El ansia de libertad solo se alimenta de víctimas inocentes e innecesarias. Cualquier día de estos, despierta y advierte que las fronteras puede que no existan. Ese día se sentirá abatido, torpe, viejo tal vez. En qué enredar ahora las horas, se dirá cada mañana, cuando amanezca y las horas sean resplandecientes y nuevas.
Le gustaría adquirir alguna guía precisa sobre aduanas y peajes, puertos y aeropuertos, muros y vallas, límites naturales o creados por el ser humano, violentados o infranqueables, espacios desestructurados e inasequibles al desaliento.
Debe haber rincones en el mundo, sospecha, que nadie ha cruzado, que nadie soñó después de la era de los descubrimientos, algún lugar ignoto adonde los satélites no tienen acceso, alguna gruta sin espeleólogos, cavidades naturales en el subsuelo donde nadie puso sus botas, morfologías geológicas inadvertidas a la ciencia.
Debe haber en el mundo, piensa con desaliento, el lugar vacío al que pretende acceder, sentarse en mitad de esa habitación desamueblada, de ventanas cerradas, esperando que alguien entre en ese espacio y encienda la luz, y le diga ven: aquí no hay vida, la vida está afuera.

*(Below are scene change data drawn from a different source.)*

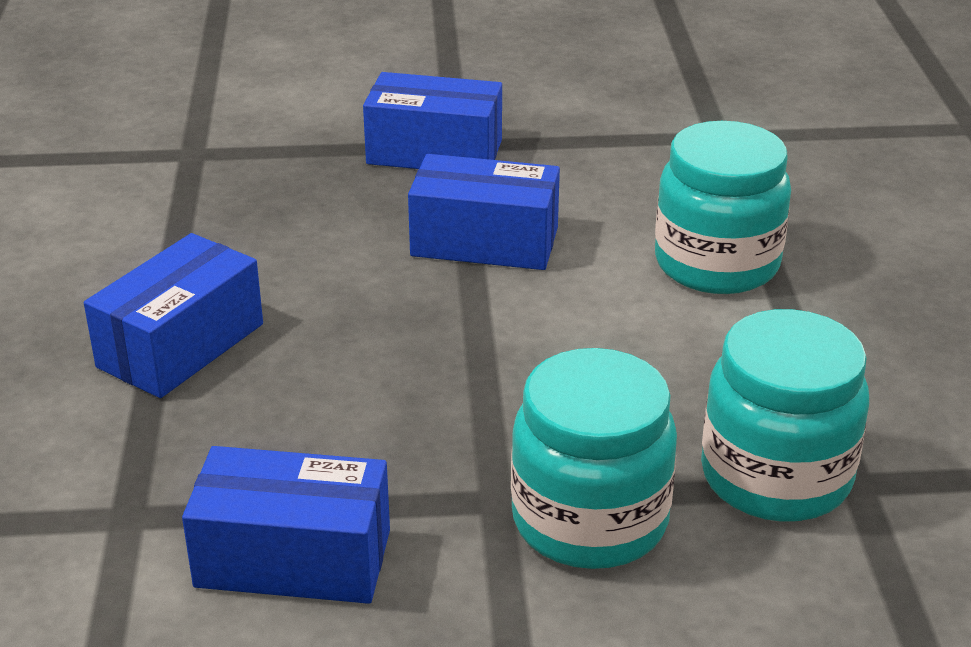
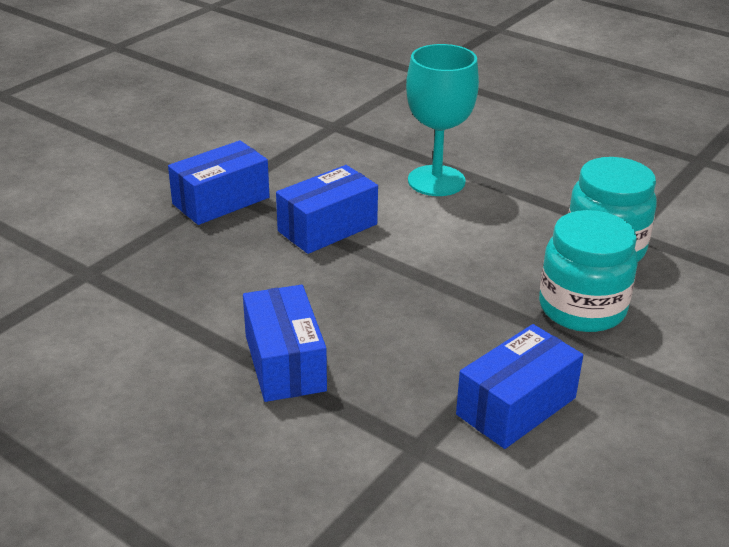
camera: 50 degrees left, 0 degrees up
turquoise jar [655,121,791,294] -> turquoise goblet [406,44,479,196]

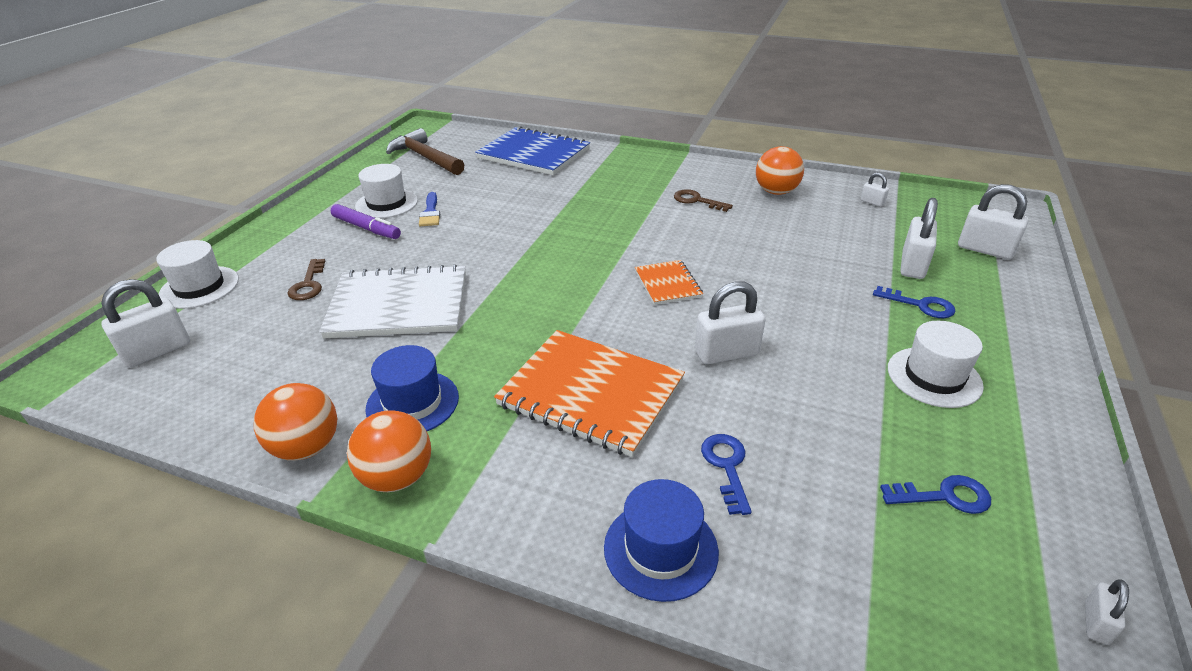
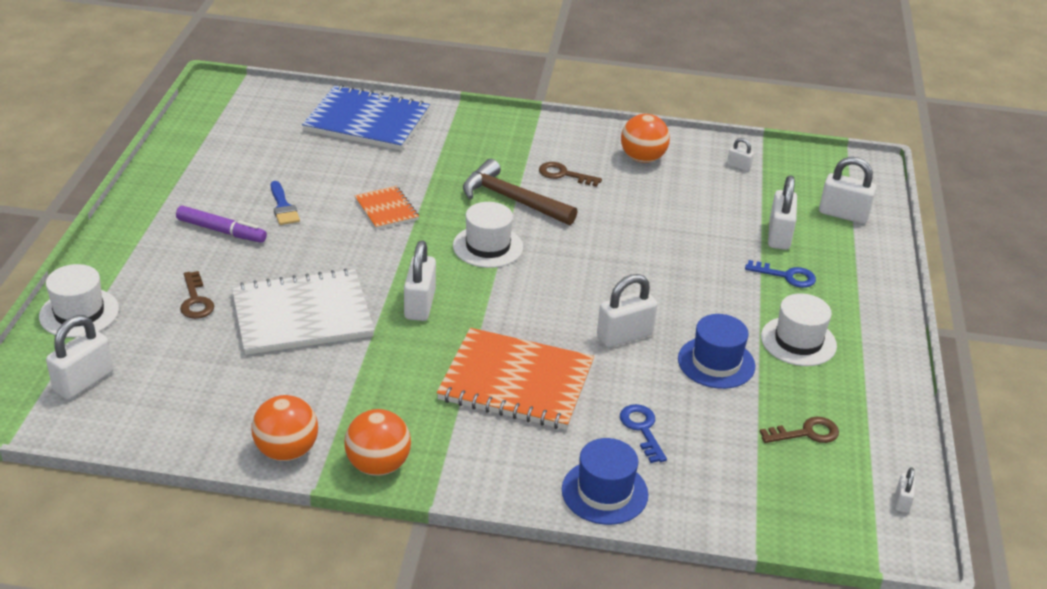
camera: 15 degrees left, 0 degrees up
white hat [355,164,418,218] -> white hat moved to [453,202,523,268]
blue hat [365,345,459,431] -> blue hat moved to [678,314,755,389]
brown hammer [386,128,464,175] -> brown hammer moved to [463,159,577,225]
orange notebook [635,260,703,305] -> orange notebook moved to [354,186,419,229]
blue key [880,475,991,514] -> brown key [760,416,839,443]
none -> white padlock [404,240,436,321]

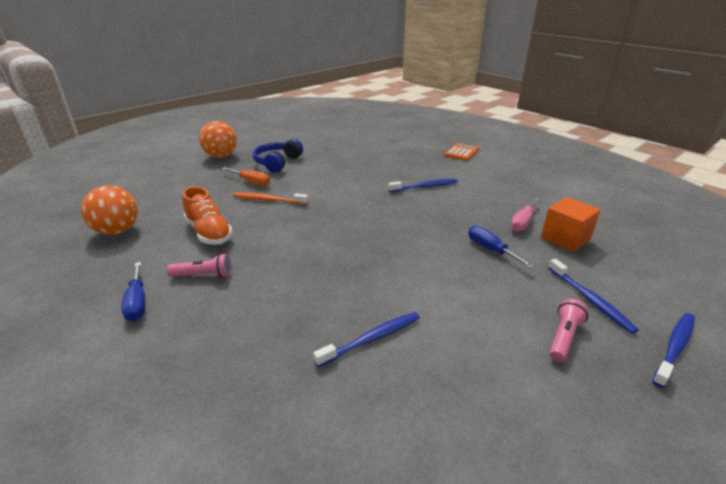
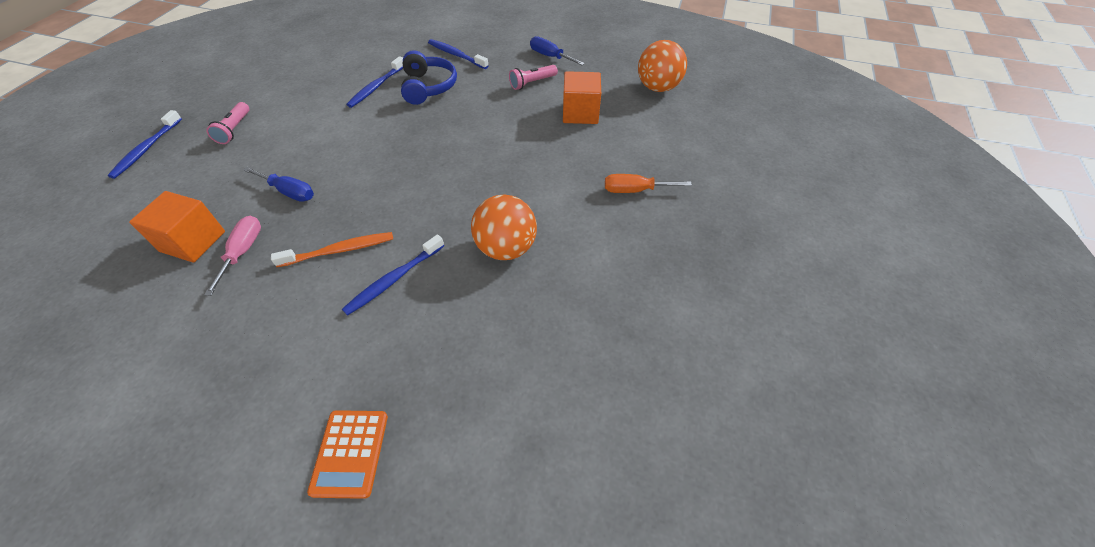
camera: 150 degrees right, 20 degrees up
orange shoe [182,186,233,245] -> orange cube [563,71,601,124]
orange ball [199,121,237,158] -> orange ball moved to [471,194,537,260]
orange toothbrush [233,193,308,205] -> orange toothbrush moved to [271,232,393,267]
blue headphones [253,139,303,172] -> blue headphones moved to [401,50,457,105]
blue toothbrush [548,259,639,334] -> blue toothbrush moved to [428,39,489,69]

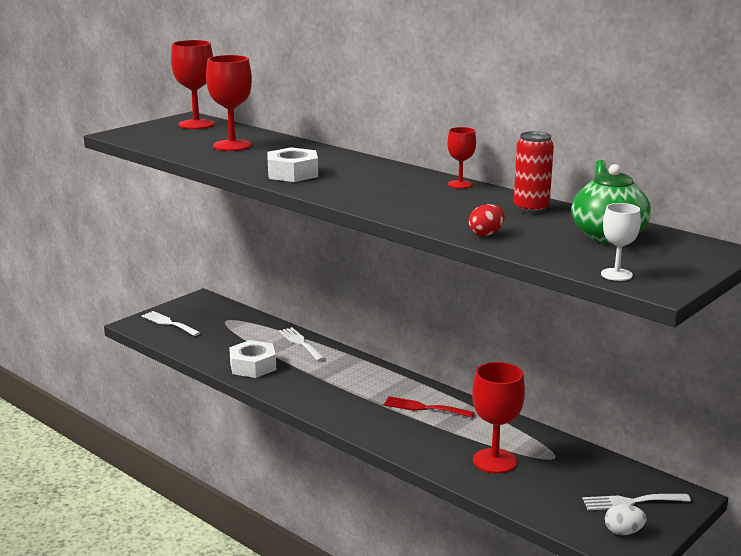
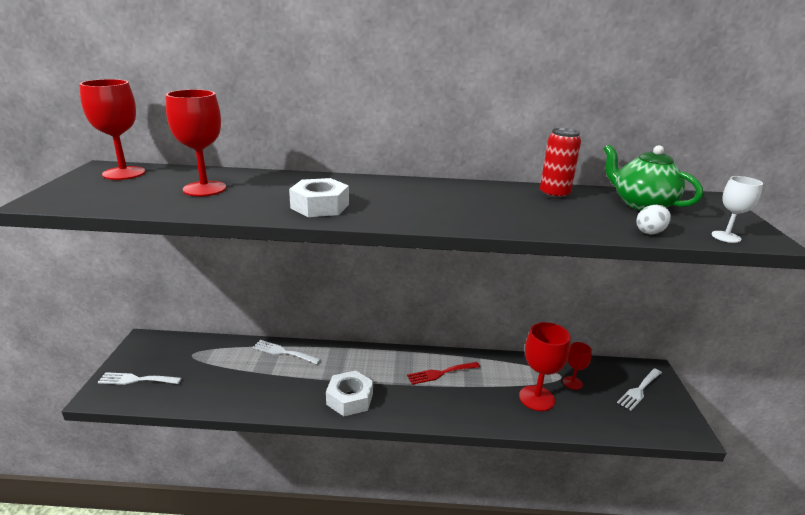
camera: 40 degrees left, 5 degrees up
white nut [229,340,276,378] -> white nut moved to [326,370,373,416]
red goblet [447,127,476,189] -> red goblet moved to [563,342,592,390]
red egg [469,204,505,236] -> none
white egg [605,504,646,535] -> white egg moved to [636,205,671,234]

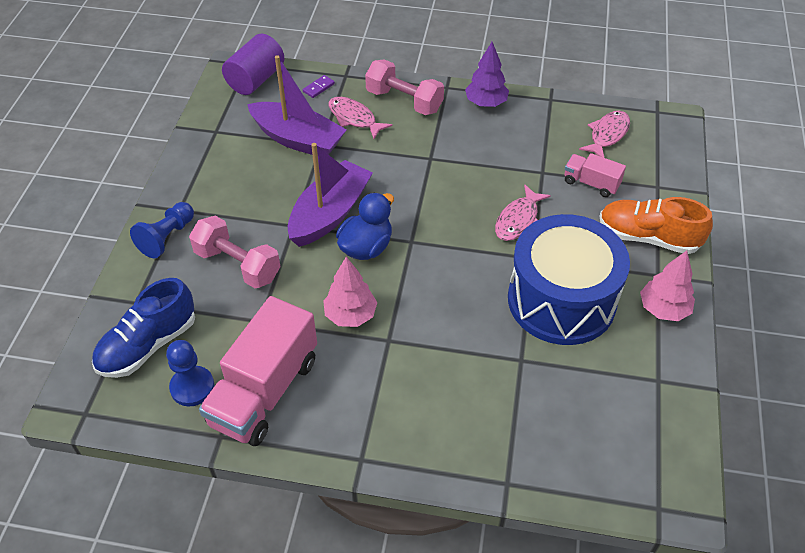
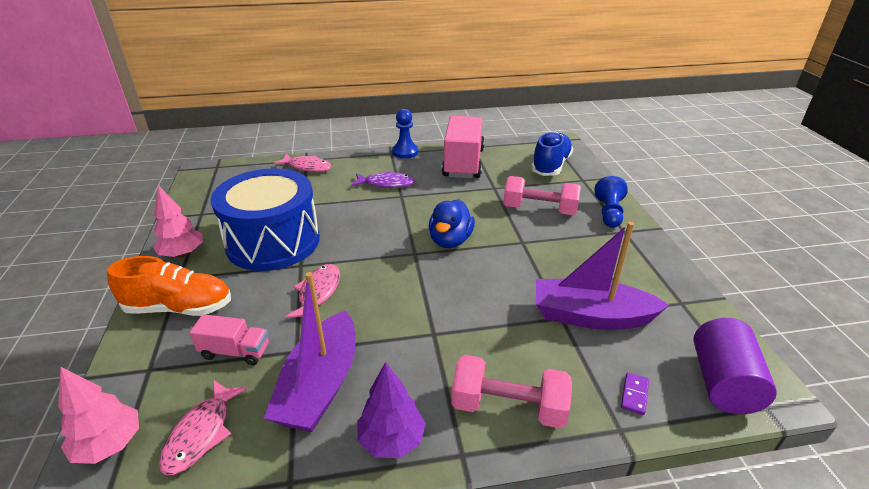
camera: 160 degrees right, 15 degrees down
blue pawn [166,340,214,407] -> blue pawn moved to [392,109,419,159]
purple boat [288,143,373,247] -> purple boat moved to [264,272,356,432]
pink tree [323,257,378,327] -> pink tree moved to [58,367,139,464]
pink fish [328,97,392,139] -> pink fish moved to [274,153,332,172]
none -> purple fish [351,171,415,188]

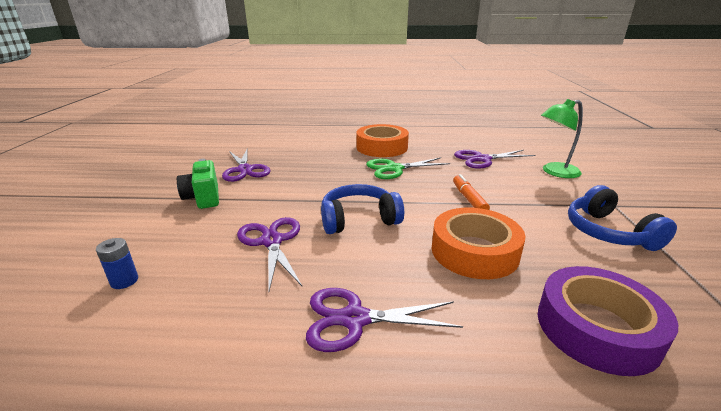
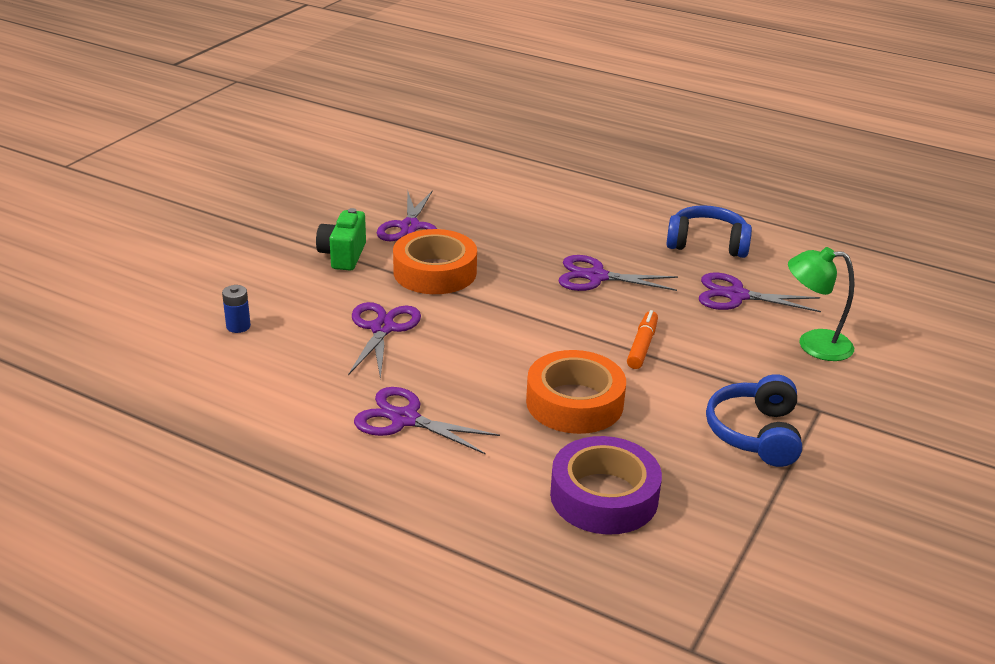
camera: 25 degrees right, 5 degrees up
blue headphones [321,184,404,234] -> blue headphones moved to [666,205,752,258]
orange tape [356,124,409,157] -> orange tape moved to [393,229,477,294]
green scissors [366,157,450,179] -> purple scissors [559,255,678,291]

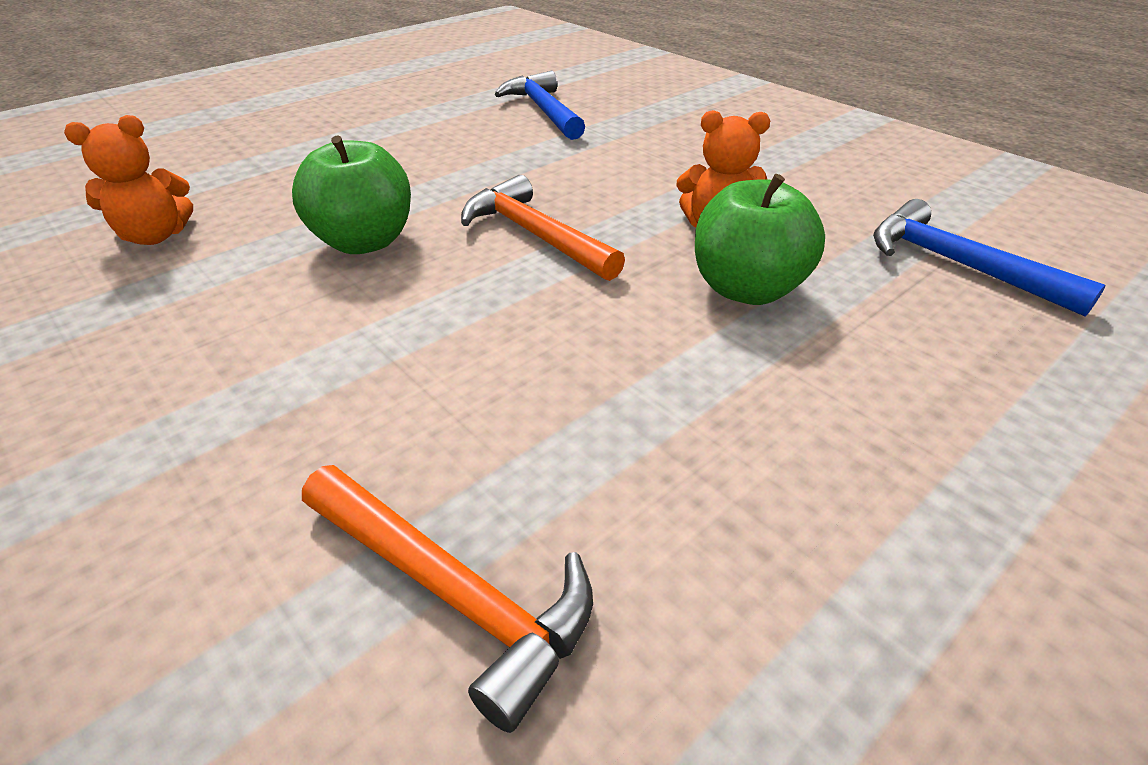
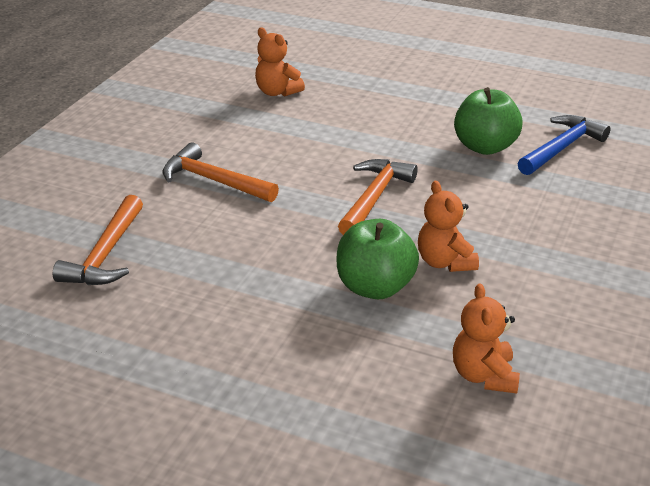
camera: 65 degrees right, 5 degrees down
green apple [292,135,411,254] -> green apple moved to [454,87,523,155]
blue hammer [873,199,1105,316] -> orange teddy bear [453,283,520,393]
none -> orange hammer [163,142,279,202]

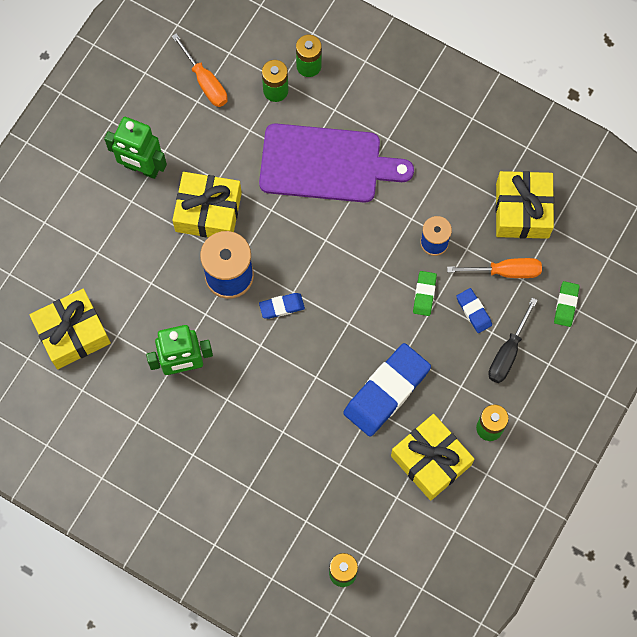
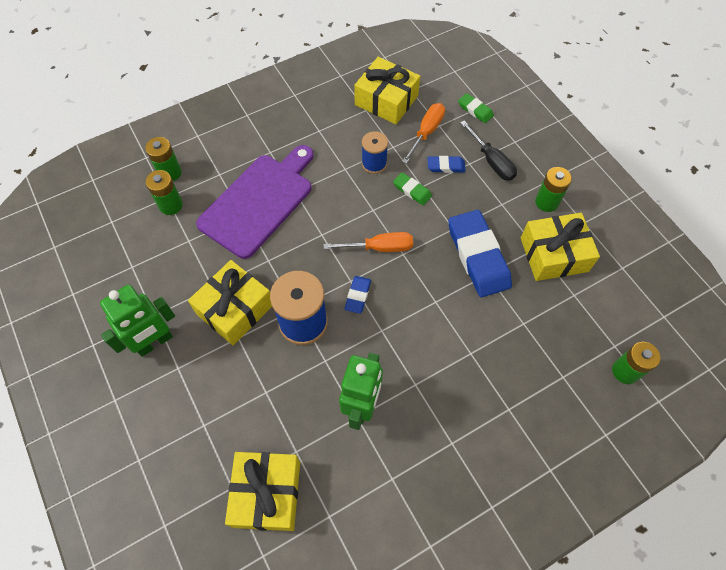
camera: 60 degrees left, 10 degrees down
orange screwdriver [172,33,228,107] -> orange screwdriver moved to [323,232,413,252]

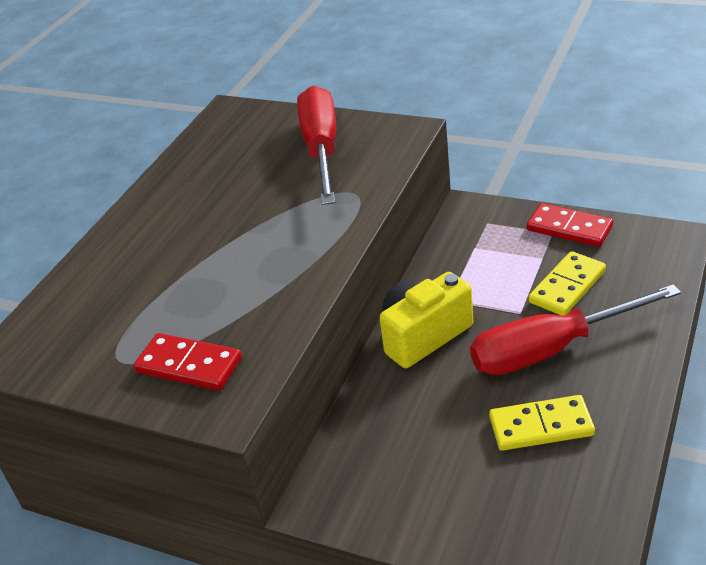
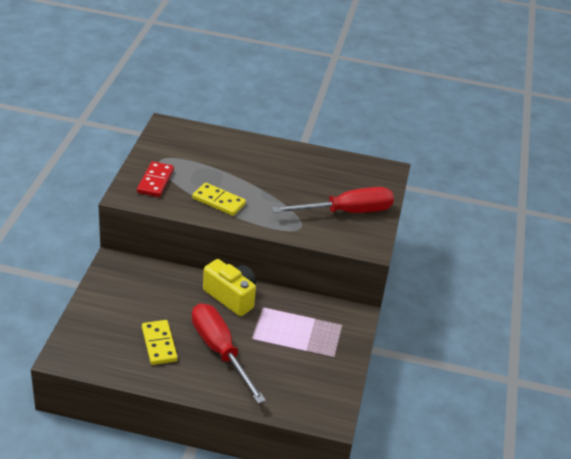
camera: 70 degrees right, 0 degrees up
red domino [527,203,613,247] -> none
yellow domino [529,251,606,315] -> yellow domino moved to [192,183,246,216]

Mientras tanto, seguirá buscando por las esquinas de su ciudad una quimera moldeada con arcilla que se derrite en sus propias manos, invisible a los ojos de los demás, la isla desierta que sobrevivió a todo naufragio literario. Pero él está ciegamente convencido de que las sombras esconden fantasmas y que las noches son días de pilas y baterías gastadas, desconectadas de la luz que busca otros amaneceres.
Y cuando verdaderamente amanece, él no ve los árboles que crecen junto a la ventana, ni oye ladrar a los perros, ni vislumbra la claridad que ofrece la mañana. A veces, desde las fronteras invisibles que atenazan su mirada, el mundo es tan centelleante que le deslumbra para adivinar el paraíso que tiene a sus pies. Después observa más allá, donde una línea parte el techo de la cordillera, donde ya no hay nada, donde su mirada se extravía en la luz que se apaga dentro de él mismo.